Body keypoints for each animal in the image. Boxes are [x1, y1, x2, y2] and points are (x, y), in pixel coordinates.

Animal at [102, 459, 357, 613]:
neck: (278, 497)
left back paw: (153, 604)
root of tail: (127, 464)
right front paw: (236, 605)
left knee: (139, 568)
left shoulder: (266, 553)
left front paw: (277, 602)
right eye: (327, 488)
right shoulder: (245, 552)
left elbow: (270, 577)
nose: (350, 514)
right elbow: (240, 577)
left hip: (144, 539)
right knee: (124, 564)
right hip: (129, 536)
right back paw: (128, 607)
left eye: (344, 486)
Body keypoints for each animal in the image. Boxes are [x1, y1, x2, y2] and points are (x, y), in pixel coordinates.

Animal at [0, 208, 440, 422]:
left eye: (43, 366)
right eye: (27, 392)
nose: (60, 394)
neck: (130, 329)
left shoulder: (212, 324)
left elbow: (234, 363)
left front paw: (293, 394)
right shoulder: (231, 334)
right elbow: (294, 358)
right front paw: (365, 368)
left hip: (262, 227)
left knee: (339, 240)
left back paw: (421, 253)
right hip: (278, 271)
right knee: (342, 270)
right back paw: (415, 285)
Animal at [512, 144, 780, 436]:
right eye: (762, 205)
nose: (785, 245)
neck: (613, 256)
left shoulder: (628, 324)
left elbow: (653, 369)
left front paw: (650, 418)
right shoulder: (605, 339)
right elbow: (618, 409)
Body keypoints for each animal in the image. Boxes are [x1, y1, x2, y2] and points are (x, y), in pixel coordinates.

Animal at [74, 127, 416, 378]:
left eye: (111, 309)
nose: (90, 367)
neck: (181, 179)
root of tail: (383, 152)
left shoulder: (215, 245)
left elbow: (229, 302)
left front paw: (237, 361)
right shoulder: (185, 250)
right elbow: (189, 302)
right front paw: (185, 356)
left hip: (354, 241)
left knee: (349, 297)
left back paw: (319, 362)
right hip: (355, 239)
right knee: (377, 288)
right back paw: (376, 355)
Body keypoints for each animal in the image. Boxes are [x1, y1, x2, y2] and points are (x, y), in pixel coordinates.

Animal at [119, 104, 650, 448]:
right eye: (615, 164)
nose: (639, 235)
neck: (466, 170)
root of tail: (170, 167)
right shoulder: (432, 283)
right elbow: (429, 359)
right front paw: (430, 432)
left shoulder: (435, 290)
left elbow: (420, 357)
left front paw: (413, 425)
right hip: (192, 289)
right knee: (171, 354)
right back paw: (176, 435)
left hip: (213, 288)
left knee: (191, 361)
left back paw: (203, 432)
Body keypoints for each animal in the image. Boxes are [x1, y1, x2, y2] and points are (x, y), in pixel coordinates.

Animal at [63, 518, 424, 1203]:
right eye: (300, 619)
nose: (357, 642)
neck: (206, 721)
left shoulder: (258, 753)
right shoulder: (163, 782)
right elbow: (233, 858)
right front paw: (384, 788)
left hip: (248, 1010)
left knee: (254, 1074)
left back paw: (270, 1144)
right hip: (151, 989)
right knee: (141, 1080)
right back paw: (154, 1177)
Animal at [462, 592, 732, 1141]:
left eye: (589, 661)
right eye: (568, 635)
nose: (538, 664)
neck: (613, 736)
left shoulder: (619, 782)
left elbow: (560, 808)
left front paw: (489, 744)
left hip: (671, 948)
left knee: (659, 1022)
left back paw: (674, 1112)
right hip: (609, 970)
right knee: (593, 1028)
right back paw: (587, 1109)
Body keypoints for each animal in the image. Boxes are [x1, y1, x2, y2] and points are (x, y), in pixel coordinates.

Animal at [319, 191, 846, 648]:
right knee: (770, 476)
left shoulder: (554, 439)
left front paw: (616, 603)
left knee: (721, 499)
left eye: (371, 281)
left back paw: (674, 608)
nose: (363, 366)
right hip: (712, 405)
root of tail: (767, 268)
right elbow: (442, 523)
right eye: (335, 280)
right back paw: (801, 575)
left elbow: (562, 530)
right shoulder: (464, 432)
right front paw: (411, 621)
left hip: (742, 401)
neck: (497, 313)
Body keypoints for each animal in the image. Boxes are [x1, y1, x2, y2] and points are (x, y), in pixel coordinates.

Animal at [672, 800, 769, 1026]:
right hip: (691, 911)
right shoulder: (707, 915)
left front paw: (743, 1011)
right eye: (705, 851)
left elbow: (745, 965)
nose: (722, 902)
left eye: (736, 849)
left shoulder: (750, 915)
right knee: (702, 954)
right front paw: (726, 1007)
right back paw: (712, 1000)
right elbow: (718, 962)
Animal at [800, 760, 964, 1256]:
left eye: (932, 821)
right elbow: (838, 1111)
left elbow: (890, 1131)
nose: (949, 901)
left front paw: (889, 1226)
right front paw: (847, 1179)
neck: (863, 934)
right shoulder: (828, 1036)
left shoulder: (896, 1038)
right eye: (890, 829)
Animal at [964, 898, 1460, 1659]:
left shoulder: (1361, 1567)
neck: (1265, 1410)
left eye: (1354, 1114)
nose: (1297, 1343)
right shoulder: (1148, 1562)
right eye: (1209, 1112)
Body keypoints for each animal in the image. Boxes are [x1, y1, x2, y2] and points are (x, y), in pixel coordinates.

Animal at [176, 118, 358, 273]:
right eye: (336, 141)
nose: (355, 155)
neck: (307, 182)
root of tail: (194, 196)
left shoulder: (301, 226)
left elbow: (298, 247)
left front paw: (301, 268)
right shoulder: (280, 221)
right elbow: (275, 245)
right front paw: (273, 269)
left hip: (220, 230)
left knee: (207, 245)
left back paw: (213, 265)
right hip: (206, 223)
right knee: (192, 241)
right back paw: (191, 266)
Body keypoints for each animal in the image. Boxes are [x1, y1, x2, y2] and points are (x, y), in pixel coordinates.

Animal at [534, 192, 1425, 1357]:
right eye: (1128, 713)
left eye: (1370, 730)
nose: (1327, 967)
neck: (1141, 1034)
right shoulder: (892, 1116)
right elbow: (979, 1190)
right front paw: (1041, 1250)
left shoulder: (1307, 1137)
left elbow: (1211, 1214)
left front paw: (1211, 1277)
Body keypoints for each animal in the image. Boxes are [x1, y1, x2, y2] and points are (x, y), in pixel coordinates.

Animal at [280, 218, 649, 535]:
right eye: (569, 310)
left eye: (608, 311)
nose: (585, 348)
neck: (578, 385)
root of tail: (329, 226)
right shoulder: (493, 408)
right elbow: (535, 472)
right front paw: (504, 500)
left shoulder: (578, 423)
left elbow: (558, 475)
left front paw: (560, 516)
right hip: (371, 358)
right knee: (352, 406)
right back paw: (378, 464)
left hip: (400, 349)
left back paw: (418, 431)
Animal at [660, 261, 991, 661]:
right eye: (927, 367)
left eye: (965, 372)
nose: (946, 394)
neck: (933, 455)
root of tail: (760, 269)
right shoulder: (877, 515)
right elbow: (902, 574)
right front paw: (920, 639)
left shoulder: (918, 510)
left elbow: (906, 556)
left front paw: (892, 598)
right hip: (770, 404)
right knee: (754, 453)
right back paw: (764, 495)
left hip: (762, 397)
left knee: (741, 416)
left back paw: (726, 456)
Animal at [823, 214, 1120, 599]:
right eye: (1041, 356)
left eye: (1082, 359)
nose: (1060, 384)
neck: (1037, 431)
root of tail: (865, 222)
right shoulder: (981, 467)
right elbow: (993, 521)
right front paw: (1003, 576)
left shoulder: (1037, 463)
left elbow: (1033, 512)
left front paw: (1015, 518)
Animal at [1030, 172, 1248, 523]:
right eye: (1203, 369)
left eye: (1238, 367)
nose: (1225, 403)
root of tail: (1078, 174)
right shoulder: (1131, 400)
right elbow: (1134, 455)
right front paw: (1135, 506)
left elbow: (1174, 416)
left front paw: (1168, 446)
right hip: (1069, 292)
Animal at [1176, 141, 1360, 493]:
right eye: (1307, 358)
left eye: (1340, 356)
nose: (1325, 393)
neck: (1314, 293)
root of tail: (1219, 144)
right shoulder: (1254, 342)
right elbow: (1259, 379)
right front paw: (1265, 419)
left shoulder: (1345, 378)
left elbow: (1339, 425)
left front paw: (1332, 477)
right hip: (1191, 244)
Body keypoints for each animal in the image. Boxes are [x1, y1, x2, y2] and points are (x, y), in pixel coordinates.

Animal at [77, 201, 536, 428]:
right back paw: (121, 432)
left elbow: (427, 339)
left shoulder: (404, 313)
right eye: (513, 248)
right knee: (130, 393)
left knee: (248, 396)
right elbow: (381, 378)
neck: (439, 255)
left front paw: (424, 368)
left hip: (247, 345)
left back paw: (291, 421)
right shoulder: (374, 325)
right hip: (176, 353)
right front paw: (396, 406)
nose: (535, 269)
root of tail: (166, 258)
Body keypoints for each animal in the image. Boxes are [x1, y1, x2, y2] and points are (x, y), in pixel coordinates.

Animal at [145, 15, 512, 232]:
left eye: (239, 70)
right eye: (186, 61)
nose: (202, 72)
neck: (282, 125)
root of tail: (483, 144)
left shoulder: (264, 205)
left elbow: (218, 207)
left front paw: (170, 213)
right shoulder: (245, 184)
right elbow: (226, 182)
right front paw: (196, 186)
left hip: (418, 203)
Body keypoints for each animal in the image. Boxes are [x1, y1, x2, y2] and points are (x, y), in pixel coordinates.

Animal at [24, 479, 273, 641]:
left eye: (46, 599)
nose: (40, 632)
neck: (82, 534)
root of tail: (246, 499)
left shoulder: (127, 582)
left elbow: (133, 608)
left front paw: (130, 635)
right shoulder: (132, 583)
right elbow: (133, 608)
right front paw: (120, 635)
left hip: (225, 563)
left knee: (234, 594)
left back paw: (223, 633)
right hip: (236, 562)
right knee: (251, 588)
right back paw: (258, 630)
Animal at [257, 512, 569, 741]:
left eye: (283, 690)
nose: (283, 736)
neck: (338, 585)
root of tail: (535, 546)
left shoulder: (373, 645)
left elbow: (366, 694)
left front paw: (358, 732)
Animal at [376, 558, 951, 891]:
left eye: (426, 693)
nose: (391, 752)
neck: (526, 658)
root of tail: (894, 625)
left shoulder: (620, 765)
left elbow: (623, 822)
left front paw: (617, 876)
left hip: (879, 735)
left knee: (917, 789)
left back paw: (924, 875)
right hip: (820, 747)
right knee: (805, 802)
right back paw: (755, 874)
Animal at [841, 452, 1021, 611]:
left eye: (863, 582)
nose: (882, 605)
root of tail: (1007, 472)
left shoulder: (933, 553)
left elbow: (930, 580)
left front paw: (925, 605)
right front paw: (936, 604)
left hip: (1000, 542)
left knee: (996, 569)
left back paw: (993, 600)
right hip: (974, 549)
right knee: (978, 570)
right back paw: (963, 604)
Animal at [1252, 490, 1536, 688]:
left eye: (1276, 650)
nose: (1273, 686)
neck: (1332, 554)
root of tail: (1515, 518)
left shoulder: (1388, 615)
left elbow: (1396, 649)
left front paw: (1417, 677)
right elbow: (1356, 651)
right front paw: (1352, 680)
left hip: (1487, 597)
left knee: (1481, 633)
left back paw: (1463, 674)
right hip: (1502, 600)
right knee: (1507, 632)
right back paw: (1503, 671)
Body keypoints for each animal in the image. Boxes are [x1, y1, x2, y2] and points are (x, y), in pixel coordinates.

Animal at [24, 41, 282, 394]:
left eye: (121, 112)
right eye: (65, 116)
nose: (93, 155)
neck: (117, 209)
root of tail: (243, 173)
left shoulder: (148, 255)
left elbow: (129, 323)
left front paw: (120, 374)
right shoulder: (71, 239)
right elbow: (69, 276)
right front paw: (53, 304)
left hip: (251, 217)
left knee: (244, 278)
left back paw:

= TASK REQUIREMENTS =
Give again exactly, and only, the lines above starting at the one with "right shoulder: (432, 283)" and ending at the one with "right front paw: (384, 788)".

= OUTPUT OF THE TASK =
right shoulder: (432, 283)
right elbow: (429, 359)
right front paw: (430, 432)
left shoulder: (435, 290)
left elbow: (420, 357)
left front paw: (413, 425)
right hip: (192, 289)
right knee: (171, 354)
right back paw: (176, 435)
left hip: (213, 288)
left knee: (191, 361)
left back paw: (203, 432)
Body keypoints for each animal in the image. Boxes are [x1, y1, x2, y2] and points are (x, y), in pixel coordinates.

Animal at [63, 518, 424, 1203]:
right eye: (300, 619)
nose: (357, 642)
neck: (206, 721)
left shoulder: (258, 753)
right shoulder: (163, 782)
right elbow: (233, 858)
right front paw: (384, 788)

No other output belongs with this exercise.